Well, I know for sure that I still have anger come from time to time.
We had a short R talk this weekend. He said that I seemed a bit distant sometimes and wondered if I was upset. I told him that I was still struggling with the things he'd said (while yelling at me and packing his cloths awhile back). I said that I felt like he was telling me I had exceeded his timeframe for "getting over it" and felt like any thoughts or feelings related to the reasons why we are now piecing are things I can't discuss with him anymore.
I told him that I was not happy with him being mad at me for having normal thoughts and feelings at this stage. I said I wished he'd learn more about this whole process and how all of my reactions were NORMAL. I said I wish I could lock him in a room full of women who'd been through the same issues in their M's so they could explain things to him (any volunteers?????)
I told him that it wasn't that he was doing things all wrong, just a lot that he didn't understand and I wish he had a Chilton's Manual!

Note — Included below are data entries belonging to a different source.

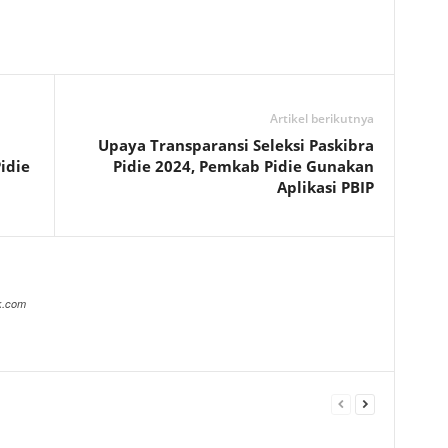
Artikel berikutnya
Upaya Transparansi Seleksi Paskibra
idie
Pidie 2024, Pemkab Pidie Gunakan
Aplikasi PBIP
k.com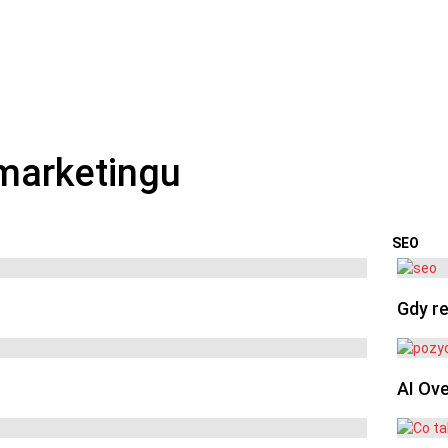
SEO
OSTA
Gdy re
AI Ov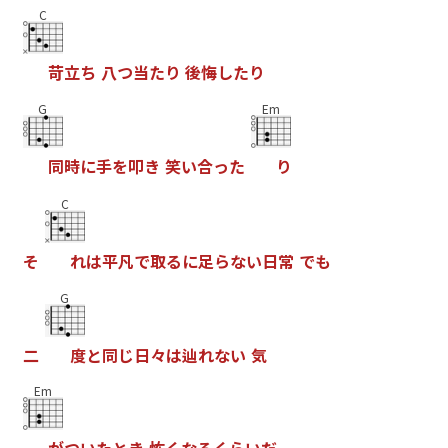
C
苛
立
ち
八
つ
当
た
り
後
悔
し
た
り
G
Em
同
時
に
手
を
叩
き
笑
い
合
っ
た
り
C
そ
れ
は
平
凡
で
取
る
に
足
ら
な
い
日
常
で
も
G
二
度
と
同
じ
日
々
は
辿
れ
な
い
気
Em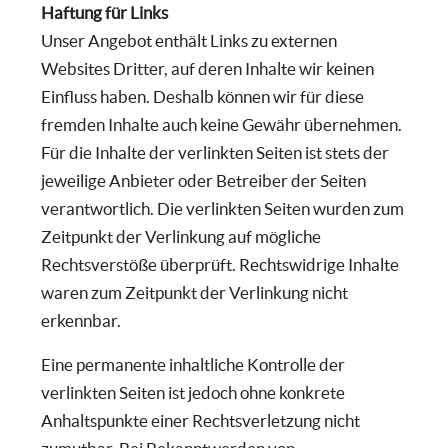
Haftung für Links
Unser Angebot enthält Links zu externen
Websites Dritter, auf deren Inhalte wir keinen
Einfluss haben. Deshalb können wir für diese
fremden Inhalte auch keine Gewähr übernehmen.
Für die Inhalte der verlinkten Seiten ist stets der
jeweilige Anbieter oder Betreiber der Seiten
verantwortlich. Die verlinkten Seiten wurden zum
Zeitpunkt der Verlinkung auf mögliche
Rechtsverstöße überprüft. Rechtswidrige Inhalte
waren zum Zeitpunkt der Verlinkung nicht
erkennbar.
Eine permanente inhaltliche Kontrolle der
verlinkten Seiten ist jedoch ohne konkrete
Anhaltspunkte einer Rechtsverletzung nicht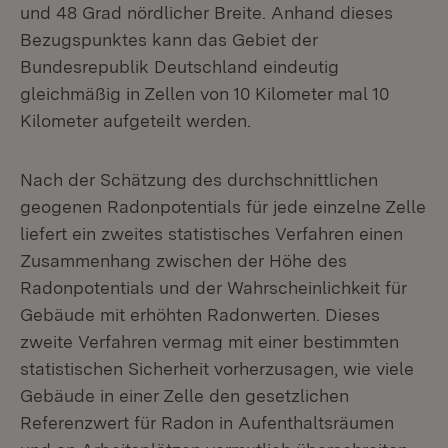
und 48 Grad nördlicher Breite. Anhand dieses
Bezugspunktes kann das Gebiet der
Bundesrepublik Deutschland eindeutig
gleichmäßig in Zellen von 10 Kilometer mal 10
Kilometer aufgeteilt werden.
Nach der Schätzung des durchschnittlichen
geogenen Radonpotentials für jede einzelne Zelle
liefert ein zweites statistisches Verfahren einen
Zusammenhang zwischen der Höhe des
Radonpotentials und der Wahrscheinlichkeit für
Gebäude mit erhöhten Radonwerten. Dieses
zweite Verfahren vermag mit einer bestimmten
statistischen Sicherheit vorherzusagen, wie viele
Gebäude in einer Zelle den gesetzlichen
Referenzwert für Radon in Aufenthaltsräumen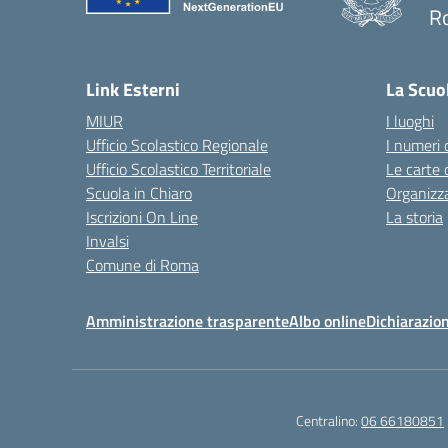
R
— 
Link Esterni
La Scuo
MIUR
I luoghi
Ufficio Scolastico Regionale
I numeri 
Ufficio Scolastico Territoriale
Le carte 
Scuola in Chiaro
Organizz
Iscrizioni On Line
La storia
Invalsi
Comune di Roma
Amministrazione trasparente
Albo online
Dichiarazion
Centralino:
06 66180851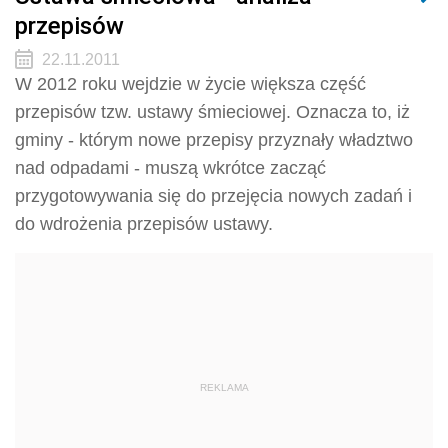
przepisów
22.11.2011
W 2012 roku wejdzie w życie większa część
przepisów tzw. ustawy śmieciowej. Oznacza to, iż
gminy - którym nowe przepisy przyznały władztwo
nad odpadami - muszą wkrótce zacząć
przygotowywania się do przejęcia nowych zadań i
do wdrożenia przepisów ustawy.
REKLAMA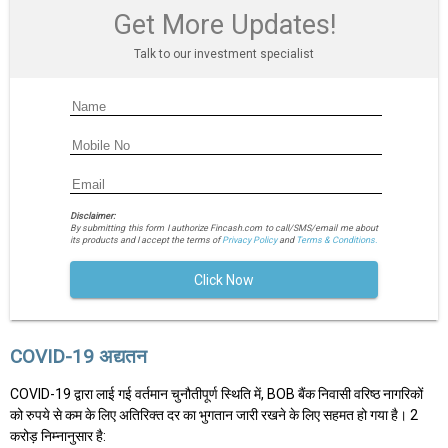
Get More Updates!
Talk to our investment specialist
Disclaimer:
By submitting this form I authorize Fincash.com to call/SMS/email me about
its products and I accept the terms of
Privacy Policy
and
Terms & Conditions.
Click Now
COVID-19 अद्यतन
COVID-19 द्वारा लाई गई वर्तमान चुनौतीपूर्ण स्थिति में, BOB बैंक निवासी वरिष्ठ नागरिकों
को रुपये से कम के लिए अतिरिक्त दर का भुगतान जारी रखने के लिए सहमत हो गया है। 2
करोड़ निम्नानुसार है: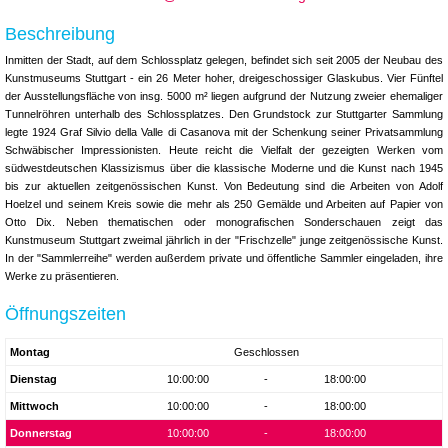
Beschreibung
Inmitten der Stadt, auf dem Schlossplatz gelegen, befindet sich seit 2005 der Neubau des
Kunstmuseums Stuttgart - ein 26 Meter hoher, dreigeschossiger Glaskubus. Vier Fünftel
der Ausstellungsfläche von insg. 5000 m² liegen aufgrund der Nutzung zweier ehemaliger
Tunnelröhren unterhalb des Schlossplatzes. Den Grundstock zur Stuttgarter Sammlung
legte 1924 Graf Silvio della Valle di Casanova mit der Schenkung seiner Privatsammlung
Schwäbischer Impressionisten. Heute reicht die Vielfalt der gezeigten Werken vom
südwestdeutschen Klassizismus über die klassische Moderne und die Kunst nach 1945
bis zur aktuellen zeitgenössischen Kunst. Von Bedeutung sind die Arbeiten von Adolf
Hoelzel und seinem Kreis sowie die mehr als 250 Gemälde und Arbeiten auf Papier von
Otto Dix. Neben thematischen oder monografischen Sonderschauen zeigt das
Kunstmuseum Stuttgart zweimal jährlich in der "Frischzelle" junge zeitgenössische Kunst.
In der "Sammlerreihe" werden außerdem private und öffentliche Sammler eingeladen, ihre
Werke zu präsentieren.
Öffnungszeiten
Montag
Geschlossen
Dienstag
10:00:00
-
18:00:00
Mittwoch
10:00:00
-
18:00:00
Donnerstag
10:00:00
-
18:00:00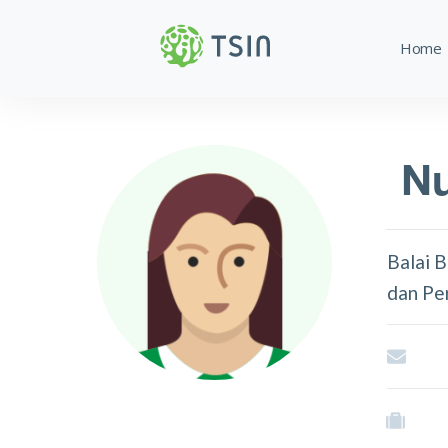
Home
Nu
Balai 
dan Pe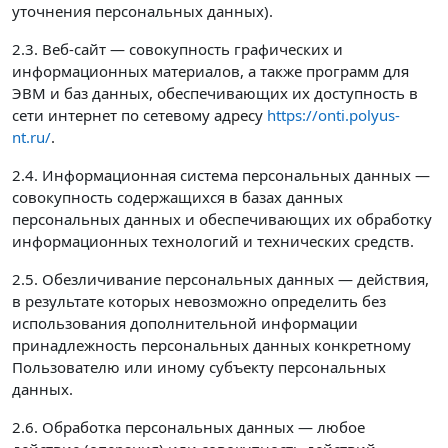
уточнения персональных данных).
2.3. Веб-сайт — совокупность графических и
информационных материалов, а также программ для
ЭВМ и баз данных, обеспечивающих их доступность в
сети интернет по сетевому адресу
https://onti.polyus-
nt.ru/
.
2.4. Информационная система персональных данных —
совокупность содержащихся в базах данных
персональных данных и обеспечивающих их обработку
информационных технологий и технических средств.
2.5. Обезличивание персональных данных — действия,
в результате которых невозможно определить без
использования дополнительной информации
принадлежность персональных данных конкретному
Пользователю или иному субъекту персональных
данных.
2.6. Обработка персональных данных — любое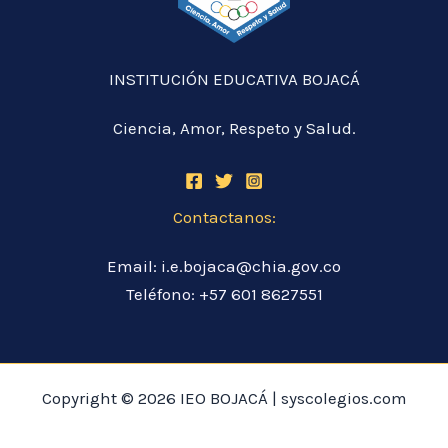
INSTITUCIÓN EDUCATIVA BOJACÁ
Ciencia, Amor, Respeto y Salud.
Contactanos:
Email: i.e.bojaca@chia.gov.co
Teléfono: +57 601 8627551
Copyright © 2026 IEO BOJACÁ | syscolegios.com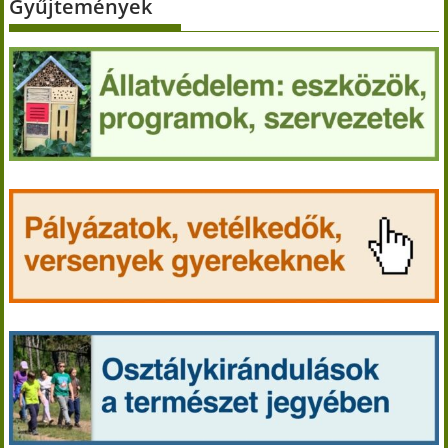
Gyűjtemények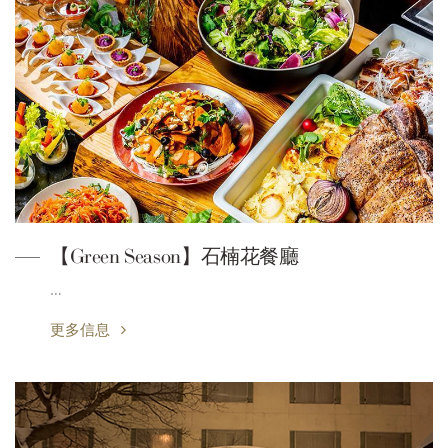
【Green Season】石楠花餐廳
…
更多信息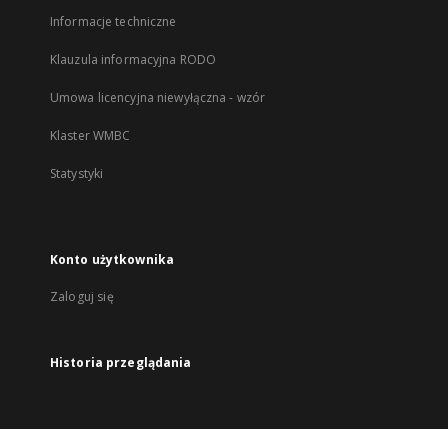
Informacje techniczne
Klauzula informacyjna RODO
Umowa licencyjna niewyłączna - wzór
Klaster WMBC
Statystyki
Konto użytkownika
Zaloguj się
Historia przeglądania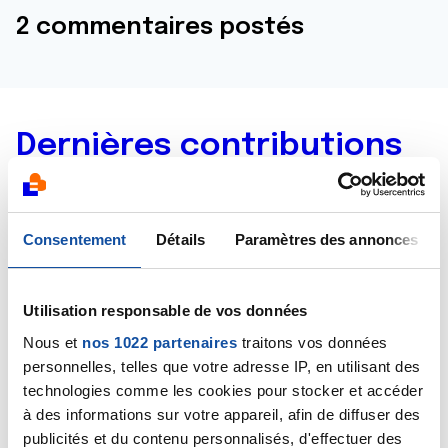
2 commentaires postés
Dernières contributions
09/04/2026
Commentaire
de la discussion
Est ce un cancer
Consentement
Détails
Paramètres des annonces
du sein?
08/04/2026
Utilisation responsable de vos données
Création de la discussion
Est ce un cancer du
Nous et
nos 1022 partenaires
traitons vos données
sein?
personnelles, telles que votre adresse IP, en utilisant des
technologies comme les cookies pour stocker et accéder
06/04/2026
à des informations sur votre appareil, afin de diffuser des
Commentaire
de la discussion
Est-il possible que
publicités et du contenu personnalisés, d'effectuer des
j'ai un cancer?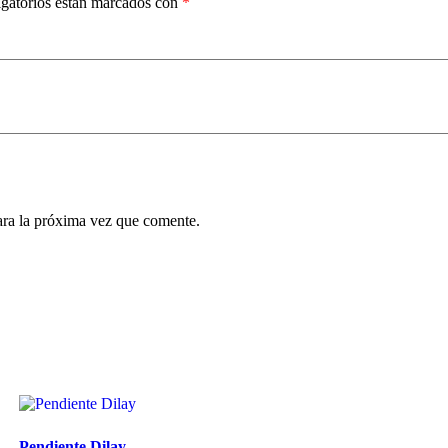
gatorios están marcados con
*
ara la próxima vez que comente.
Pendiente Dilay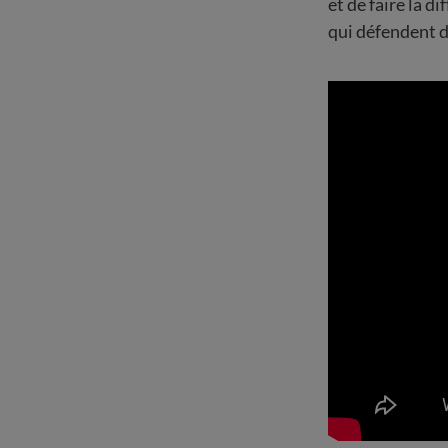
et de faire la 
qui défendent d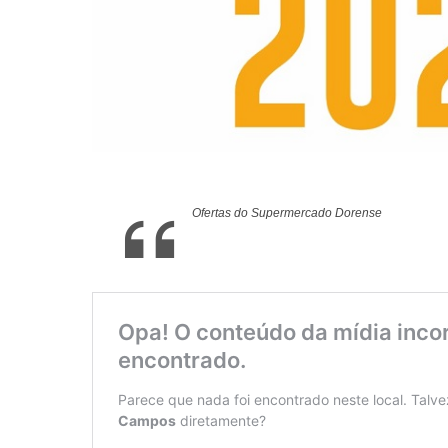
Ofertas do Supermercado Dorense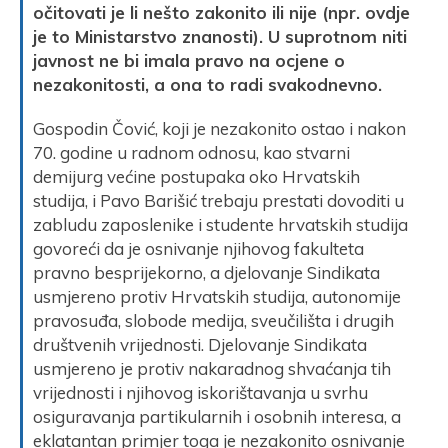
očitovati je li nešto zakonito ili nije (npr. ovdje
je to Ministarstvo znanosti). U suprotnom niti
javnost ne bi imala pravo na ocjene o
nezakonitosti, a ona to radi svakodnevno.
Gospodin Čović, koji je nezakonito ostao i nakon
70. godine u radnom odnosu, kao stvarni
demijurg većine postupaka oko Hrvatskih
studija, i Pavo Barišić trebaju prestati dovoditi u
zabludu zaposlenike i studente hrvatskih studija
govoreći da je osnivanje njihovog fakulteta
pravno besprijekorno, a djelovanje Sindikata
usmjereno protiv Hrvatskih studija, autonomije
pravosuđa, slobode medija, sveučilišta i drugih
društvenih vrijednosti. Djelovanje Sindikata
usmjereno je protiv nakaradnog shvaćanja tih
vrijednosti i njihovog iskorištavanja u svrhu
osiguravanja partikularnih i osobnih interesa, a
eklatantan primjer toga je nezakonito osnivanje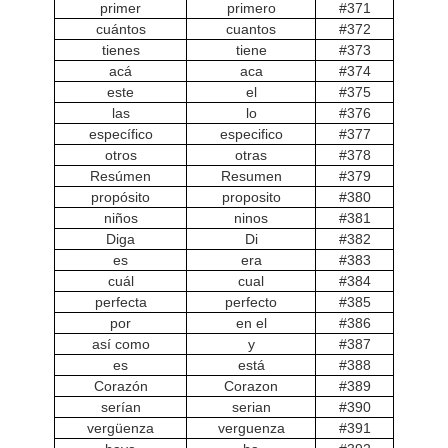
primer
primero
#371
cuántos
cuantos
#372
tienes
tiene
#373
acá
aca
#374
este
el
#375
las
lo
#376
específico
especifico
#377
otros
otras
#378
Resúmen
Resumen
#379
propósito
proposito
#380
niños
ninos
#381
Diga
Di
#382
es
era
#383
cuál
cual
#384
perfecta
perfecto
#385
por
en el
#386
así como
y
#387
es
está
#388
Corazón
Corazon
#389
serían
serian
#390
vergüenza
verguenza
#391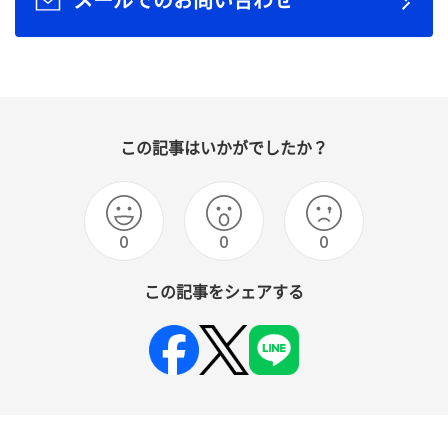
メールでのお問い合わせ
この記事はいかがでしたか？
0
0
0
この記事をシェアする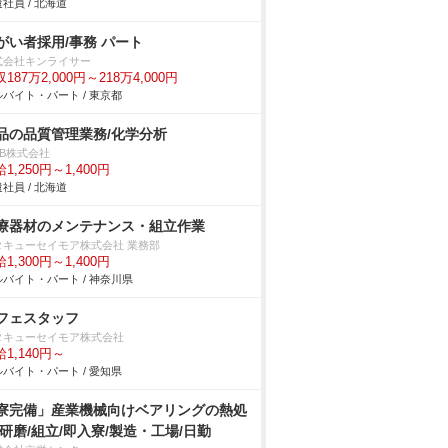
社員 / 北海道
障がい者採用/事務 パート
式会社キンライサー
187万2,000円～218万4,000円
バイト・パート / 東京都
品の品質管理業務/化学分析
DB株式会社
1,250円～1,400円
社員 / 北海道
療器材のメンテナンス・組立作業
タキューセイモア株式会社 業務部
1,300円～1,400円
バイト・パート / 神奈川県
フェスタッフ
タキューセイモア株式会社
1,140円～
バイト・パート / 愛知県
寮完備」産業機械向けベアリングの熱処
/研磨/組立/即入寮/製造・工場/日勤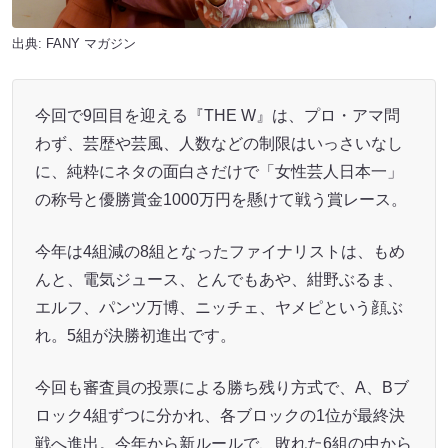
出典:
FANY マガジン
今回で9回目を迎える『THE W』は、プロ・アマ問
わず、芸歴や芸風、人数などの制限はいっさいなし
に、純粋にネタの面白さだけで「女性芸人日本一」
の称号と優勝賞金1000万円を懸けて戦う賞レース。
今年は4組減の8組となったファイナリストは、もめ
んと、電気ジュース、とんでもあや、紺野ぶるま、
エルフ、パンツ万博、ニッチェ、ヤメピという顔ぶ
れ。5組が決勝初進出です。
今回も審査員の投票による勝ち残り方式で、A、Bブ
ロック4組ずつに分かれ、各ブロックの1位が最終決
戦へ進出。今年から新ルールで、敗れた6組の中から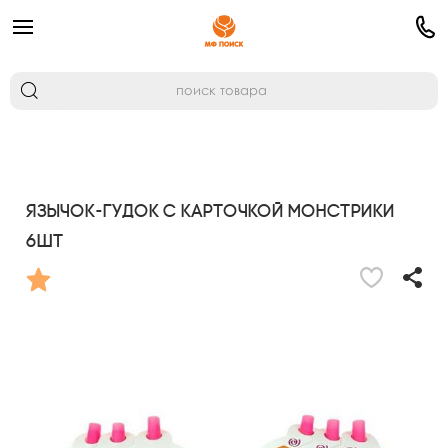
Язычок-гудок с карточкой Монстрики
6шт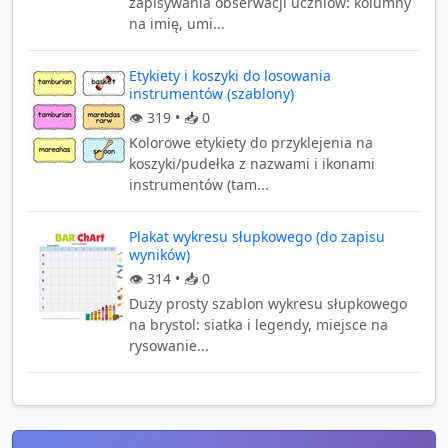
zapisywania obserwacji uczniów: kolumny
na imię, umi...
Etykiety i koszyki do losowania
instrumentów (szablony)
👁️
319
• 📥
0
Kolorowe etykiety do przyklejenia na
koszyki/pudełka z nazwami i ikonami
instrumentów (tam...
Plakat wykresu słupkowego (do zapisu
wyników)
👁️
314
• 📥
0
Duży prosty szablon wykresu słupkowego
na brystol: siatka i legendy, miejsce na
rysowanie...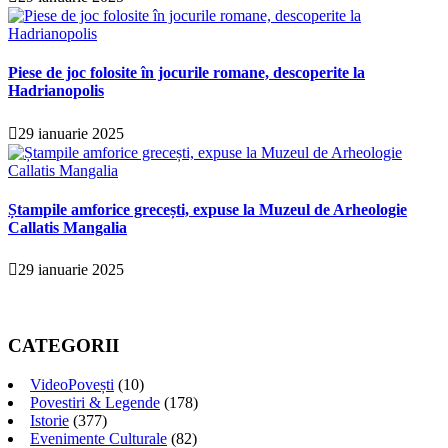
Piese de joc folosite în jocurile romane, descoperite la
Hadrianopolis
29 ianuarie 2025
Ștampile amforice grecești, expuse la Muzeul de Arheologie
Callatis Mangalia
29 ianuarie 2025
CATEGORII
VideoPovești
(10)
Povestiri & Legende
(178)
Istorie
(377)
Evenimente Culturale
(82)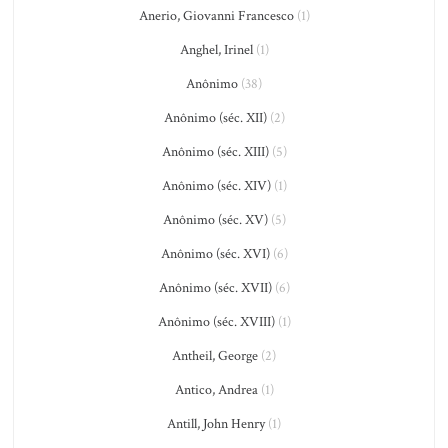
Anerio, Giovanni Francesco
(1)
Anghel, Irinel
(1)
Anônimo
(38)
Anônimo (séc. XII)
(2)
Anônimo (séc. XIII)
(5)
Anônimo (séc. XIV)
(1)
Anônimo (séc. XV)
(5)
Anônimo (séc. XVI)
(6)
Anônimo (séc. XVII)
(6)
Anônimo (séc. XVIII)
(1)
Antheil, George
(2)
Antico, Andrea
(1)
Antill, John Henry
(1)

He apologized for "making me feel like I can't talk to him" and admitted that he was only trying to avoid his own guilt and discomfort. That in itself is a big deal--as I think he's told he "I'm sorry" only 2 or 3 times since the bomb.
I wish he'd talk to me about all of this guilt he says he's carrying around--what he thinks when he's feeling guilty--what triggers it. I think that might help me with some of the anger I have when I feel like he just doesn't "get it".